Amelle leaned forward, brushing a feather-light kiss across her sister's cheek. "They're here," she whispered. "I don't think any of them would have missed this for the world."

Kiara smiled an ever-so-faintly watery smile—nothing to harm Tasia's paint job—and embraced Amelle tightly enough to make her squeak. "You're here, Mely. You're here. And Maker, they'd be proud of both of us." Then she stepped backward, brushing invisible wrinkles from her cascade of skirts, and the small smile was replaced with a brilliant one. "Now. I think we have somewhere to be."

"Oh, can't we make Tasia wait just a little longer?" Amelle wheedled.

"And have her stuff us both into the third wardrobe?" Kiara returned. "I think we've pushed the limit of her patience already."

"Maybe you have, but I—"

Kiara snorted—a sound very at odds with her regal appearance—and said, "If you think she didn't notice you pulling those excess pins from your hair, you've got another thing coming, sister dear.
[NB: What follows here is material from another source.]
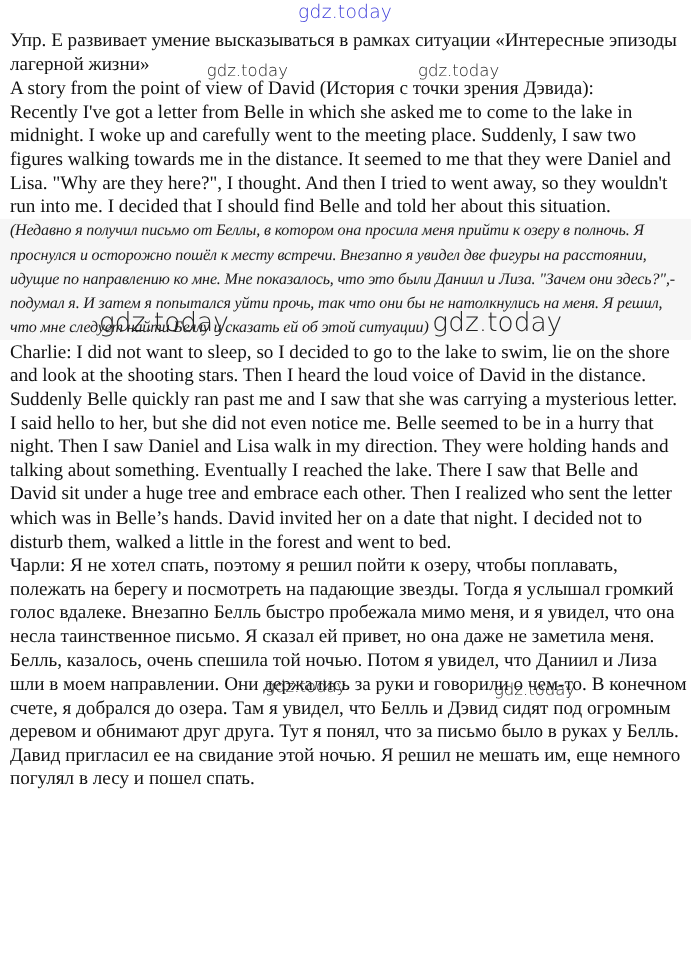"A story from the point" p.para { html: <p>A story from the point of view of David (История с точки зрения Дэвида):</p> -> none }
She's going to jump you as soon as the door opens."

Amelle frowned, sighing a deep sigh that transformed into a giggle part way through. Then she pulled a handful of jeweled hairpins from under a pillow. Kiara helped her tuck them back into her hair. Amelle saved one and added it to Kiara's hair. "You ready, Kiri?"

Kiara grinned, lifting her skirts gracefully and giving them an experimental little swish. "Never more ready for anything."